Je ferai tous mes efforts pour répondre à la confiance dont V. M. m'a honoré. Je ne puis encore lui proposer qu'un seul sujet qui pourrait remplacer M. Thiébault dans l'Académie, et donner des leçons de grammaire. C'est M. Dupuis; il est professeur depuis longtemps dans l'université de Paris. Sa conduite et son amour pour le travail<414> lui ont mérité l'estime générale; mais son goût dominant pour l'érudition l'a conduit à entreprendre un grand ouvrage sur les théogonies anciennes, sur l'origine des constellations, et il ne peut continuer ce travail et le publier, sans offenser des gens qui ont encore ici quelque crédit. Ce n'est pas qu'il veuille attaquer directement les choses établies; mais les conséquences qui résultent de ses discussions ne peuvent pas toujours se concilier avec les idées communes. Il n'a pu même, en voilant ces conséquences, au hasard d'affaiblir le mérite de son travail, éviter de déplaire à une partie des membres de notre Académie des belles-lettres, qui ont voulu l'engager à faire sa profession de foi sur l'antiquité du monde. Dans cette position cruelle pour un homme sage, mais honnête et ferme, il accepterait avec reconnaissance une place dans votre Académie, et une chaire dans votre école militaire. Un seul obstacle l'arrête : il serait dans dix-huit mois ce qu'on appelle émérite, et aurait une retraite assurée de quatorze cents livres de notre monnaie; au lieu qu'en quittant aujourd'hui il perdrait dix-huit ans de sa vie employés dans l'espérance de cette retraite. Mais V. M. pourrait aplanir cet obstacle. Les professeurs qui voyagent par ordre du Roi peuvent conserver leur titre, en se faisant remplacer; et si V. M. paraissait y prendre quelque intérêt, cet ordre ne serait pas difficile à obtenir. Par là elle acquerrait un très-bon professeur de grammaire, un académicien d'une érudition très-distinguée, et qui a su y porter de l'esprit et une philosophie très-rare parmi cette classe de savants. Je pourrais proposer à V. M. d'autres hommes de mérite, mais aucun qui fût du même ordre. D'ailleurs, une longue habitude d'enseigner, et une conduite exempte de reproches dans un corps où ses opinions et son mérite lui ont fait des ennemis et des jaloux, semblent des avantages que bien peu d'hommes de lettres auraient au même degré.

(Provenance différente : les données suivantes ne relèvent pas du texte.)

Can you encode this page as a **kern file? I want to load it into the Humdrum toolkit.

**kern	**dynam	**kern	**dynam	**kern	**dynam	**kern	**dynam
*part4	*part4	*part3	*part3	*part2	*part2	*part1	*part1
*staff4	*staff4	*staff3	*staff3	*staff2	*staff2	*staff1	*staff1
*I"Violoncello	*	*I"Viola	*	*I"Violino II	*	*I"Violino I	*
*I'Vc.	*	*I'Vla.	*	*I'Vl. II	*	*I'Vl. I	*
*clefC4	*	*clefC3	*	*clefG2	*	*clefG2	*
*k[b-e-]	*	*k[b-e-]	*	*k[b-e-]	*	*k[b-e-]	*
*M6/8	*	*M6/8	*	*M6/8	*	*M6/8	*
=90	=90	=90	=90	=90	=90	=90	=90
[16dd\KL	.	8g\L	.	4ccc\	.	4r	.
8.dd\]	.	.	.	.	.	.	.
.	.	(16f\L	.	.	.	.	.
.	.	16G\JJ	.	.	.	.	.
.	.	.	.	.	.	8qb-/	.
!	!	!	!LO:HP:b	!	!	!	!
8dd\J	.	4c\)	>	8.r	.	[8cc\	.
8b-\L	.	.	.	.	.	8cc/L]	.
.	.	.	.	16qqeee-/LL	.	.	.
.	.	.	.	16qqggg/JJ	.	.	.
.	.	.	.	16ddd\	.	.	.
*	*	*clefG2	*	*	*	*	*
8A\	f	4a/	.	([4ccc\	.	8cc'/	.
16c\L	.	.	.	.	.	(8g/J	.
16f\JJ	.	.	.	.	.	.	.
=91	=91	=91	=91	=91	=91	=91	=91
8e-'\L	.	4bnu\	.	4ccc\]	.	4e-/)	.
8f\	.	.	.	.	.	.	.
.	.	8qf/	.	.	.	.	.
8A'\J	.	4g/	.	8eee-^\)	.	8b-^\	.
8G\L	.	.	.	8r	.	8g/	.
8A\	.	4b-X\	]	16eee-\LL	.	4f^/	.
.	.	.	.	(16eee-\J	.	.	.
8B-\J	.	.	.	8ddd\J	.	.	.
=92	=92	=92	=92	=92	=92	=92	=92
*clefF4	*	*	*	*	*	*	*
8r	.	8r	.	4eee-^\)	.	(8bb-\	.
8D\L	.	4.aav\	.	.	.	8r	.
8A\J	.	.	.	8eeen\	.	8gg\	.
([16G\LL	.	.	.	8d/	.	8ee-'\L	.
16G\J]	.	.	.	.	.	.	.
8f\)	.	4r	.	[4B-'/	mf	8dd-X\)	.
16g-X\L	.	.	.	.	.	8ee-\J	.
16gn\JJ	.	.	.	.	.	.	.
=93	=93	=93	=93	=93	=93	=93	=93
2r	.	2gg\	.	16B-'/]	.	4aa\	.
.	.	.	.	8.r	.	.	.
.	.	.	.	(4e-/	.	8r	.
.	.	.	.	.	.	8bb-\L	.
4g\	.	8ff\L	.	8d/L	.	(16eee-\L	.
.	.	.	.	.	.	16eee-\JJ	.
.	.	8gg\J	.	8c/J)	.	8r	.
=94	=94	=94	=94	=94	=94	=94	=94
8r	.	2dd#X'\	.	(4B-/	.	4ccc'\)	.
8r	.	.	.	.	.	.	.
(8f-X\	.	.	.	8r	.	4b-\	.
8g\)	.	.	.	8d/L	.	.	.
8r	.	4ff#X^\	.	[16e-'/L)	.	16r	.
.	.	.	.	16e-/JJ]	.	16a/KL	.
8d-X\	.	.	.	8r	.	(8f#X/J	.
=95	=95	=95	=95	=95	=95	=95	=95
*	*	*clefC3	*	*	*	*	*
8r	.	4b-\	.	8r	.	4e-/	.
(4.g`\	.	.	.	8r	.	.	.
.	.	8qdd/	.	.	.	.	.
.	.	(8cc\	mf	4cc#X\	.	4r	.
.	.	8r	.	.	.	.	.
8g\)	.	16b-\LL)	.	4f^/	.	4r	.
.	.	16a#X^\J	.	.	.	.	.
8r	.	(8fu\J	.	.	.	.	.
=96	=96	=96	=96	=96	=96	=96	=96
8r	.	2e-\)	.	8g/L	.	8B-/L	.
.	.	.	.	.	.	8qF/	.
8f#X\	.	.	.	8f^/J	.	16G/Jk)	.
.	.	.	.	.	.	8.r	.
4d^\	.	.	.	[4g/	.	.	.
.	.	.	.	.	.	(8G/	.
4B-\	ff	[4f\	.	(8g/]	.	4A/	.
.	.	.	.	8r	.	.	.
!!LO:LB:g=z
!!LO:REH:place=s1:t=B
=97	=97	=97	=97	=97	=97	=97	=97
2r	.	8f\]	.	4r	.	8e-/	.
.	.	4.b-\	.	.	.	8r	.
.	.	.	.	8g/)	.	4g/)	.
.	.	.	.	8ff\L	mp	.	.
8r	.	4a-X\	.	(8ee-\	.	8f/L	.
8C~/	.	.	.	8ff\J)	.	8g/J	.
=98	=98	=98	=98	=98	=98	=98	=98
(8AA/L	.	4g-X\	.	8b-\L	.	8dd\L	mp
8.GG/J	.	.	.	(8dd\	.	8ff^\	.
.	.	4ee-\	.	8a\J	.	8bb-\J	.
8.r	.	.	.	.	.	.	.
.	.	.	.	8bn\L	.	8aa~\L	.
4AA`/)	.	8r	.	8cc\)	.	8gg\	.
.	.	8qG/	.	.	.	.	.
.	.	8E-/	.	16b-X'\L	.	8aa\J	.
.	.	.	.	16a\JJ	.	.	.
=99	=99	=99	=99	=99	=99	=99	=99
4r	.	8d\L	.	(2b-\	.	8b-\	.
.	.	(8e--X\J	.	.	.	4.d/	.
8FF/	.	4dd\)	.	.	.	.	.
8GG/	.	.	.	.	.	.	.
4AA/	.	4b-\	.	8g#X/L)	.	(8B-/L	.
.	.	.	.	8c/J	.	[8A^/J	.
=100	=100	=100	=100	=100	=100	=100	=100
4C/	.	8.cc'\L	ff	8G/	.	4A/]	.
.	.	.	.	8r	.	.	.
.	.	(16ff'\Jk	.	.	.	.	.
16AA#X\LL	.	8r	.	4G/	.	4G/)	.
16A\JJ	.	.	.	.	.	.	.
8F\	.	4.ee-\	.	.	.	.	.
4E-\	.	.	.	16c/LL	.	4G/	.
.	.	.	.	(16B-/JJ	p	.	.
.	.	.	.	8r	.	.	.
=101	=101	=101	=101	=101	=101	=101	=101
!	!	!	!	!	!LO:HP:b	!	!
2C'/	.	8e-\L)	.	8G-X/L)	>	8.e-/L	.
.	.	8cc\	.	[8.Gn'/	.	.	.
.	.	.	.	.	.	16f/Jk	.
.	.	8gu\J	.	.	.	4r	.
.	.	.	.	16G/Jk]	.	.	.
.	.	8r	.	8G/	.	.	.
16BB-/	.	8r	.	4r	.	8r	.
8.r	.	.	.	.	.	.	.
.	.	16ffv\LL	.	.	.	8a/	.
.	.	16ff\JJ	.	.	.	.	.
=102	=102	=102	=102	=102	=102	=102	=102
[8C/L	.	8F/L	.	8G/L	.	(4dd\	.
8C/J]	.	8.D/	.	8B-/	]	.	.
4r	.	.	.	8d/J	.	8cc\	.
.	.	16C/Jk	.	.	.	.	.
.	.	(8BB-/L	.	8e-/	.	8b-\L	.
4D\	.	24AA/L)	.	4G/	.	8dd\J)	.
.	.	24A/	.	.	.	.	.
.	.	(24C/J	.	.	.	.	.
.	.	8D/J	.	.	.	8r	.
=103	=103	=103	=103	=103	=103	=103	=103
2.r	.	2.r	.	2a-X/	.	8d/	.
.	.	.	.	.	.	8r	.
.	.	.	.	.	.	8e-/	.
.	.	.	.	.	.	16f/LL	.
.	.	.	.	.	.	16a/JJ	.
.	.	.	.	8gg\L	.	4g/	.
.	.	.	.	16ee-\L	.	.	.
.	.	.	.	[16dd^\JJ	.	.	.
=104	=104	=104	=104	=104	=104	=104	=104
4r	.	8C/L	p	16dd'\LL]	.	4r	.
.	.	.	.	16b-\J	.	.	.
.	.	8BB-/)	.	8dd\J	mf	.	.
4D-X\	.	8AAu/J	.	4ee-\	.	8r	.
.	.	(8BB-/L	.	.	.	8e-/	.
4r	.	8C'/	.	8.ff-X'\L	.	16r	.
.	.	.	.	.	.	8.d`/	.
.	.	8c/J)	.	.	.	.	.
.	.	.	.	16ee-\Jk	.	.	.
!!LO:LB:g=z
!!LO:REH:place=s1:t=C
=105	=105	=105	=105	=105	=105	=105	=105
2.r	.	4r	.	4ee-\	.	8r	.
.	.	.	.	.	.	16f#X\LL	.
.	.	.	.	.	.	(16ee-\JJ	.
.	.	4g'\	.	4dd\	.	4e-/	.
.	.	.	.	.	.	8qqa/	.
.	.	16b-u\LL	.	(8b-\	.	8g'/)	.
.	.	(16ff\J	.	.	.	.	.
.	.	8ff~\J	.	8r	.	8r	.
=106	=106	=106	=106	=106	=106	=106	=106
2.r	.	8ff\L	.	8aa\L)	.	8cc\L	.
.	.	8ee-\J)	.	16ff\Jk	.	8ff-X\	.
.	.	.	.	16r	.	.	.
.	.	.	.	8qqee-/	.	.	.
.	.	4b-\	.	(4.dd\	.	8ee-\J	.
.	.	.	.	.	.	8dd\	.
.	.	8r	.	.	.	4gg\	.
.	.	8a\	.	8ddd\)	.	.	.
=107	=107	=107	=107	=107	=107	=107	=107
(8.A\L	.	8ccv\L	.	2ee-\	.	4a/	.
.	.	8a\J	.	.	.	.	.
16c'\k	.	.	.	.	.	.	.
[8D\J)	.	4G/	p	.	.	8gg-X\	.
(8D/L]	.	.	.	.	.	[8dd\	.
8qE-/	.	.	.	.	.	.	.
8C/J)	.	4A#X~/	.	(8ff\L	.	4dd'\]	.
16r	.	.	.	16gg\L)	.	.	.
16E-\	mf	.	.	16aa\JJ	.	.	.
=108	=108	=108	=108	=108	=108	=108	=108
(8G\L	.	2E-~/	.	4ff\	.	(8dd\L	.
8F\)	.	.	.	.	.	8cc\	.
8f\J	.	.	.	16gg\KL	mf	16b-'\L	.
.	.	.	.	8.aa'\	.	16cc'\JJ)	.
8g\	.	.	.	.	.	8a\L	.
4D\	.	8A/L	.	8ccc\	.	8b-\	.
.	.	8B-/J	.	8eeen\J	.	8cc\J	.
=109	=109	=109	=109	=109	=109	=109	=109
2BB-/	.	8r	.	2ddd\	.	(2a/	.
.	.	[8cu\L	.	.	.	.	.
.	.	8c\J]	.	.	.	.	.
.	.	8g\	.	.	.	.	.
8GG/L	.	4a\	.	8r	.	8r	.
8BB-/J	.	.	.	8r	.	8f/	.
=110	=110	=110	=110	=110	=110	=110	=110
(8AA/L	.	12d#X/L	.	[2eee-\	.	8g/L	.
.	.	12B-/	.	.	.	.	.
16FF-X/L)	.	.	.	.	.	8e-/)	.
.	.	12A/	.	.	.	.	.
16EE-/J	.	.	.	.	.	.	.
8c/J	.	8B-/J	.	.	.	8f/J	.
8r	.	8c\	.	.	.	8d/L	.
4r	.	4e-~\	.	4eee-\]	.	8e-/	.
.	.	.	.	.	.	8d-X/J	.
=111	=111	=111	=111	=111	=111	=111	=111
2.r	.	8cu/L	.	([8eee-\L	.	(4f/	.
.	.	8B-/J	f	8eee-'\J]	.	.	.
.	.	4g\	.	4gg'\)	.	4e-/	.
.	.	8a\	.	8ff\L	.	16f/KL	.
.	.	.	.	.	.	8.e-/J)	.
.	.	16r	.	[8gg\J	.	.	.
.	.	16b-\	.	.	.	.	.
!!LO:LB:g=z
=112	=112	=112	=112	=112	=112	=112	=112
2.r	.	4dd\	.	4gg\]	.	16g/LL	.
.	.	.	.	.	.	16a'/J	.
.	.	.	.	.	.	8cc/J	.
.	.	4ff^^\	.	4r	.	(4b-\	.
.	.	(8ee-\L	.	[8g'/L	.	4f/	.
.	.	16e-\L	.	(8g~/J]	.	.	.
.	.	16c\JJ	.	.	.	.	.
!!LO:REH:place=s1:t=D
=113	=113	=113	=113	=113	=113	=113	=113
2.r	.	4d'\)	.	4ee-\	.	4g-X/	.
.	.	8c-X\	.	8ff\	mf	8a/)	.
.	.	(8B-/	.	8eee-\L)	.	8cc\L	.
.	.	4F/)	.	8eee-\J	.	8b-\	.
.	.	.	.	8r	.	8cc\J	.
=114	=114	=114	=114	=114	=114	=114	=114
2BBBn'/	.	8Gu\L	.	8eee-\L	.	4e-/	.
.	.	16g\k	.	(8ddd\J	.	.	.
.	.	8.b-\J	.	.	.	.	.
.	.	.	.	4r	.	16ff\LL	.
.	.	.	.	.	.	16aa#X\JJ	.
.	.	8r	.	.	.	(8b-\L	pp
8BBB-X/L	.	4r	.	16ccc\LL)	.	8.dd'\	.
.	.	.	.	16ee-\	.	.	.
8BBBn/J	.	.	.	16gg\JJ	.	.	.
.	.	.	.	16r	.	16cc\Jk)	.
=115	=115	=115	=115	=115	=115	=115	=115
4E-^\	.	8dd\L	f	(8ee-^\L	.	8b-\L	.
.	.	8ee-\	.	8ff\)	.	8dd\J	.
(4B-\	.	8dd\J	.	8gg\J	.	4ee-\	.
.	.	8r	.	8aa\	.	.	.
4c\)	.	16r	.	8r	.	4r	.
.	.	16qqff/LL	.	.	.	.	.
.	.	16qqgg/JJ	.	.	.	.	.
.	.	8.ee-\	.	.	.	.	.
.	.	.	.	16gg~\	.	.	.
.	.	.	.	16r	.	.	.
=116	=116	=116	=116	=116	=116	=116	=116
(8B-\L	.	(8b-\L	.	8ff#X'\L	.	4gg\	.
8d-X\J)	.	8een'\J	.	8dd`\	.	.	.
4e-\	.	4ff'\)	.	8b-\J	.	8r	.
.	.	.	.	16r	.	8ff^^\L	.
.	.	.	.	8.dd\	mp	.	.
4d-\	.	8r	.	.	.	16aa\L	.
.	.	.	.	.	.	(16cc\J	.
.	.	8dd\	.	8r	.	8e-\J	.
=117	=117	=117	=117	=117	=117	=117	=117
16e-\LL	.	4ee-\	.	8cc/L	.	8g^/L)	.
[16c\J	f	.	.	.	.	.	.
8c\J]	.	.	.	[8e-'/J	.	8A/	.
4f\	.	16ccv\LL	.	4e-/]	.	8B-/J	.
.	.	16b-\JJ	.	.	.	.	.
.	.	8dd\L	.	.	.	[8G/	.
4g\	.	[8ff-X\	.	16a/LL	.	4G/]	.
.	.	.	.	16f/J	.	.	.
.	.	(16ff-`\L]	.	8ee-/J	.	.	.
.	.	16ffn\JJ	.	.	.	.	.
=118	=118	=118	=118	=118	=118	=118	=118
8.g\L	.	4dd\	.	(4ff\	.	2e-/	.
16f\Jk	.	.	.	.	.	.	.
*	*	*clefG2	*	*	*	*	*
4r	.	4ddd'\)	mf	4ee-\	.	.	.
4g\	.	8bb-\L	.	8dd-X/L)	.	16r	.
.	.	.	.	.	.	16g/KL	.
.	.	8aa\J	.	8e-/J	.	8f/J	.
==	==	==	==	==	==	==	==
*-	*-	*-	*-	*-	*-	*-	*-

M. Beauzée, dont V. M. m'a fait l'honneur de me parler, est âgé, assez dévot, très-flatté de siéger à l'Académie française, et, quoique<415> peu riche, il a pour lui-même et pour ses enfants des espérances qui le retiennent ici.

J'espère pouvoir bientôt remplir les intentions de V. M. pour un professeur de philosophie et de belles-lettres : mais elle connaît trop bien l'état de notre littérature et de notre philosophie pour ne pas me pardonner un peu de lenteur dans l'exécution de cette partie de ses ordres. Je suis avec le plus profond respect, etc.


412-a Application de l'analyse à la probabilité des décisions rendues à la pluralité des voir. Paris, 1785, in-4.